His three-run homer in the 10th inning won Game 5 of the World Series, and he hit .478 as the Cards beat the Yankees.

By 1966, he was an All-Star and the first catcher to lead the league in triples. In 1967, he finished second to teammate Orlando Cepeda in the MVP voting, as he helped lead the Cards to the first of two straight pennants.

All the while, he became a keen observer of the game. As he told Richard Sandomir of the New York Times over the weekend, being a catcher "you visualized without realizing it that this choreography was going on behind the pitcher, where you inadvertently learned all the positions and their responsibilities."

He earned the respect of Cardinal ace Bob Gibson, even though Gibson would shoo him away from the mound snarling, "Get back behind the plate. The only thing you know about pitching is that it’s hard to hit."

McCarver always called Gibson the Luckiest pitcher he ever saw, because Gibson always pitched when the other team didn’t score any runs.

McCarver also earned the respect of Steve Carlton. The two would team up later in Philadelphia, and McCarver would always be Carlton’s personal catcher. That spurred the observation that they would some day be buried 60 feet, six inches away from each other.

In his final season, 1980, McCarver spent part of his time in the Phillies broadcast booth. There he studied under the legendary Harry Kalas. "Harry did his job," McCarver told Sandomir, "and that alone, just listening to his cadence, his rhythm, that was enough."

He also got advice from the Phillies other announcer. Richie Ashburn told McCarver, "Pal, if you don’t have anything to say, then don’t say it!"

From there, McCarver forged a 32-year career broadcasting for the Phillies, Mets, Yankees, Giants and all four major networks.

He’s called a record 22 World Series and 21 All-Star games.

"All I did was announce the game the way I thought it should be," he told Sandomir. "I found very early on that my observations were different from others. Not better or worse, just different."
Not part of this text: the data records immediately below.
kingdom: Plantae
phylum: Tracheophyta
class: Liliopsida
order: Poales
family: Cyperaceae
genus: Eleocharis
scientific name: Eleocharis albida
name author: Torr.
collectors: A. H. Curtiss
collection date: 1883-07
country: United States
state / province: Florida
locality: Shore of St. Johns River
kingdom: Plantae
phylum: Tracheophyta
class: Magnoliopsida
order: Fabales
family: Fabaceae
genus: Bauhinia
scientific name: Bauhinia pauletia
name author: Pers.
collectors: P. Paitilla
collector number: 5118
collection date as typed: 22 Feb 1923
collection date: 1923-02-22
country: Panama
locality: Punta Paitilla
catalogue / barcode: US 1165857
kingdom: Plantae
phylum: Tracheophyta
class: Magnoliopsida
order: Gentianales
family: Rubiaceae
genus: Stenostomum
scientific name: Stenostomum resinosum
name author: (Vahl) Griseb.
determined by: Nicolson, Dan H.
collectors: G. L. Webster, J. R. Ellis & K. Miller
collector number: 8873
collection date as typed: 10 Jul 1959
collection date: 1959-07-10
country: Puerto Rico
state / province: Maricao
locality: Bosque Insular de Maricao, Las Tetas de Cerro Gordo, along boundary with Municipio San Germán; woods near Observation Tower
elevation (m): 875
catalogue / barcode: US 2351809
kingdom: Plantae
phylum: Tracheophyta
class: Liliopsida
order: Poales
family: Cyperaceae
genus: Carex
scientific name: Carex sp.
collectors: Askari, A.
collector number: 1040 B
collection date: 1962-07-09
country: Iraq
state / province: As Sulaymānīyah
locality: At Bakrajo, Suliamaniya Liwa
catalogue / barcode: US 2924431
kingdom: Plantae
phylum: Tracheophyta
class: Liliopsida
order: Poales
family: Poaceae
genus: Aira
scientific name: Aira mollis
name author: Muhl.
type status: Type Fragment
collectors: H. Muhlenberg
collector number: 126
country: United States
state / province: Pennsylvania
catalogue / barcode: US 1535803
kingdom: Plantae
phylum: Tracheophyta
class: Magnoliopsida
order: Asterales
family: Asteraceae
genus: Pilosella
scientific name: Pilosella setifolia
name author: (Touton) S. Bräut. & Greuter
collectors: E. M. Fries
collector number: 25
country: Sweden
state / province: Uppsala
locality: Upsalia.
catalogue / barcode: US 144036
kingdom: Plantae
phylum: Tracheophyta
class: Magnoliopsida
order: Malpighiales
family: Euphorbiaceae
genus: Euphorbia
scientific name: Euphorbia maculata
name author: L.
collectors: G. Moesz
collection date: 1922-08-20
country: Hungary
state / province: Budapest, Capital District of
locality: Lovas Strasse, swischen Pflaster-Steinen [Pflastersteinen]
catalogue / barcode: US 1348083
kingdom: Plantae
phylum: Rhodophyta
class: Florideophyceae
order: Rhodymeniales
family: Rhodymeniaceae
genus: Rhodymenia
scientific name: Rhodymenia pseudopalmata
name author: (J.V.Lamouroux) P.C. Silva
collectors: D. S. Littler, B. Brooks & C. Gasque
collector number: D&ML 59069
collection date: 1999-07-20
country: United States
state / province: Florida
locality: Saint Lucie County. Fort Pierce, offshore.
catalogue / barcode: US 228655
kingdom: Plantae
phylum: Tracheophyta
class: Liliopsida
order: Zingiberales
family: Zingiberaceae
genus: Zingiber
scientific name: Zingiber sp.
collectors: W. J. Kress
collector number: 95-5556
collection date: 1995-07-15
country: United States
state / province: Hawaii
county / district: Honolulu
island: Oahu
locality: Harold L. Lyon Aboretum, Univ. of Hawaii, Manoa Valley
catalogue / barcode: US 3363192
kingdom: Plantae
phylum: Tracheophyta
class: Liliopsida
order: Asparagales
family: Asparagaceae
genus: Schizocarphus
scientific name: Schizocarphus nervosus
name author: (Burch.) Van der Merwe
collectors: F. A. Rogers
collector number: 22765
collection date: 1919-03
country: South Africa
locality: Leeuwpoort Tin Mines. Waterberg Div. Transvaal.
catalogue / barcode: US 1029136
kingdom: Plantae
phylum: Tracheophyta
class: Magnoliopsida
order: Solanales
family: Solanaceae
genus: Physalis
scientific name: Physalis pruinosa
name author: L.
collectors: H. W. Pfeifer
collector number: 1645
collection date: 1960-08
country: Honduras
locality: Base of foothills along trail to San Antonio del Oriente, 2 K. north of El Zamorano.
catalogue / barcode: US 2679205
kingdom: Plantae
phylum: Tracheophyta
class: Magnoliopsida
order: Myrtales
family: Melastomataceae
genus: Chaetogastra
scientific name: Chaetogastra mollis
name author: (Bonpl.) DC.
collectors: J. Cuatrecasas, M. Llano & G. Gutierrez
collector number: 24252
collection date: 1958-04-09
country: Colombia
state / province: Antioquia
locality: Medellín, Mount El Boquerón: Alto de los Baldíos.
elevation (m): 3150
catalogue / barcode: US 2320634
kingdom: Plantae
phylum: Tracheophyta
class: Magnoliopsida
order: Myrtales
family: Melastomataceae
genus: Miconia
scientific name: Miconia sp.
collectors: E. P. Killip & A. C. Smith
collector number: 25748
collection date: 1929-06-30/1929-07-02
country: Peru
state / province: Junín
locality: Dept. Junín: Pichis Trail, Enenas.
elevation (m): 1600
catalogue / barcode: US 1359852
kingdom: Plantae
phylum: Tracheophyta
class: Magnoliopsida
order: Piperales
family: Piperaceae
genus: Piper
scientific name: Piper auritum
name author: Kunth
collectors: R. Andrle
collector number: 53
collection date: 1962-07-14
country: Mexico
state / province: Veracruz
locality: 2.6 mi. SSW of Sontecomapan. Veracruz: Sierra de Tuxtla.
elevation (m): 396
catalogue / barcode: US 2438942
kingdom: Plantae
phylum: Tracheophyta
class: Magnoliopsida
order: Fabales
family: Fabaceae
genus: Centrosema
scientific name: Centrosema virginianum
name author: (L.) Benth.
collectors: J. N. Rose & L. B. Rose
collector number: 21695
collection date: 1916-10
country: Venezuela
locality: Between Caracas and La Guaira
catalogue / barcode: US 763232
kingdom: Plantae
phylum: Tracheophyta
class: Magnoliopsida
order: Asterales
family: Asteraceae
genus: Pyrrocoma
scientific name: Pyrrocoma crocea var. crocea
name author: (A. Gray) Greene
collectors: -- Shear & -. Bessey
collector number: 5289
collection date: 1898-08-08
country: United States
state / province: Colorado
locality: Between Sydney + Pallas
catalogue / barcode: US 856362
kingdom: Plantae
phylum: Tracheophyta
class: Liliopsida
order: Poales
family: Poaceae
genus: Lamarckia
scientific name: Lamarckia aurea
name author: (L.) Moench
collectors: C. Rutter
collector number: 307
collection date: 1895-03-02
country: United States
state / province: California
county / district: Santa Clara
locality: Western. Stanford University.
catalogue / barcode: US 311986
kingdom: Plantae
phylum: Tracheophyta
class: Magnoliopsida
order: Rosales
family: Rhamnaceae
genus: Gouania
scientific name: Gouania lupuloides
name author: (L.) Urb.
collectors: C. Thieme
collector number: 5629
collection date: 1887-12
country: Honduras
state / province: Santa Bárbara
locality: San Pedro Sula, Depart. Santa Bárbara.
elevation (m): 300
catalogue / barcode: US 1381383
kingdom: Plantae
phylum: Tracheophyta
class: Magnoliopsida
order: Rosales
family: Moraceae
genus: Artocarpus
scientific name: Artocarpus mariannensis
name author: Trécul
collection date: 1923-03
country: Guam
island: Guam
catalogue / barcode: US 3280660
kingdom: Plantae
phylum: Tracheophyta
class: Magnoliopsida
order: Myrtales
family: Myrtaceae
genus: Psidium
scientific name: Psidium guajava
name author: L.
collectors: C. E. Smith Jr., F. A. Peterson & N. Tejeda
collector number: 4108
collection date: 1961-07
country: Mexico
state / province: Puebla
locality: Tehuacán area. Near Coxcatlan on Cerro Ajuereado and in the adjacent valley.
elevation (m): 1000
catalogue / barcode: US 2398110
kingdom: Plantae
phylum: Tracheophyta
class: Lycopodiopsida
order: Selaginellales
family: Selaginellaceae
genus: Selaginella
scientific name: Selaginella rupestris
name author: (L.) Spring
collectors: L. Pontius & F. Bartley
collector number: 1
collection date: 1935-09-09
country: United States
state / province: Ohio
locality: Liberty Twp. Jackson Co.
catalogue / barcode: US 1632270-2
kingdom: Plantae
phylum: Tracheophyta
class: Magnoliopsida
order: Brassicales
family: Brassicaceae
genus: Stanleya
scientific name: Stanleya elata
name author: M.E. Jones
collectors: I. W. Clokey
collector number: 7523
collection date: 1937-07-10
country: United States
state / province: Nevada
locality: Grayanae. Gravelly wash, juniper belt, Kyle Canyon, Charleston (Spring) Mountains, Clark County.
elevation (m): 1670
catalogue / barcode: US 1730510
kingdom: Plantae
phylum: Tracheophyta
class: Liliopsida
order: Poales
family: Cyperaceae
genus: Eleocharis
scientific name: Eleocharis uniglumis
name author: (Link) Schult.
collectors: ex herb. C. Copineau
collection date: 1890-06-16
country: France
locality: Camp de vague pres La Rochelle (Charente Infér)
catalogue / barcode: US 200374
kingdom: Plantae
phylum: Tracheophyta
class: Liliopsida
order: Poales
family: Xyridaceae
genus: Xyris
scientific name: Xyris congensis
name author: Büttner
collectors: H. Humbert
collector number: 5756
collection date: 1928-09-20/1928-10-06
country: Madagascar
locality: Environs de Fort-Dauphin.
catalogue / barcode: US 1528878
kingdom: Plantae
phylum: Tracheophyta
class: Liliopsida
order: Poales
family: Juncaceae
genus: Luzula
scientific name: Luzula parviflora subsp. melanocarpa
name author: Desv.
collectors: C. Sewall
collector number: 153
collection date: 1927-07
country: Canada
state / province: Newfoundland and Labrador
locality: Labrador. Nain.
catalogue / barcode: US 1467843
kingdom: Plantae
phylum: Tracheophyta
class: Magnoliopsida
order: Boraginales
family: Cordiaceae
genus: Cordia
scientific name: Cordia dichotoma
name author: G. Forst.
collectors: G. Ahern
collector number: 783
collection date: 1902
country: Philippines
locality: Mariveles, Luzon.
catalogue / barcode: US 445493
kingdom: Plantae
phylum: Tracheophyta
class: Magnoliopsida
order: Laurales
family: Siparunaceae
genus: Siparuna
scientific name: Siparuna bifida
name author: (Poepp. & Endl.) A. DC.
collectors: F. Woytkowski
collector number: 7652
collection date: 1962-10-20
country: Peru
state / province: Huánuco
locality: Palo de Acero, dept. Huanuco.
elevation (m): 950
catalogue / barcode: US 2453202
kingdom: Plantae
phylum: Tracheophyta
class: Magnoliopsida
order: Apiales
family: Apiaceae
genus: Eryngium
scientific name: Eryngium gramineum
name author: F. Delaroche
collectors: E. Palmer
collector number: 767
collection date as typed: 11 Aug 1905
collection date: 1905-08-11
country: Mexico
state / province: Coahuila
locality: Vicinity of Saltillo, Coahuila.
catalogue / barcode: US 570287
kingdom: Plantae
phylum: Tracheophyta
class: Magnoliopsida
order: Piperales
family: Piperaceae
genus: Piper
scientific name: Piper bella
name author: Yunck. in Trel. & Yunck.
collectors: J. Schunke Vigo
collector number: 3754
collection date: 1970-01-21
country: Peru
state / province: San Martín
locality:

For example, McCarver first pointed out the now standard shot of the shortstop, with his glove in front of his face, signaling the second baseman to indicate who will cover second in the event of a steal.

He seemed so knowledgeable in the Mets booth that general manager Frank Cashen would ask his advice on player acquisitions. Which was more respect than he got from his broadcast partner, Ralph Kiner. Over the years, Kiner variously referred to McCarver as Sid, Ted and Jim. When he did get the Tim right, he’d then call him McArthur.

But McCarver always saw the humor, just like the time American Cyanamid popped up as a sponsor. Sure enough, Kiner intoned, "The Padres make a pitching change, and this is brought to you by American Cyanide."

"We were advocating cyanide pills!" McCarver told Sandomir. "That’s how bad the Mets were playing!"

Humor, insight, longevity. That’s how Tim McCarver made the 50-year trip from Ponce de Leon Park to Cooperstown.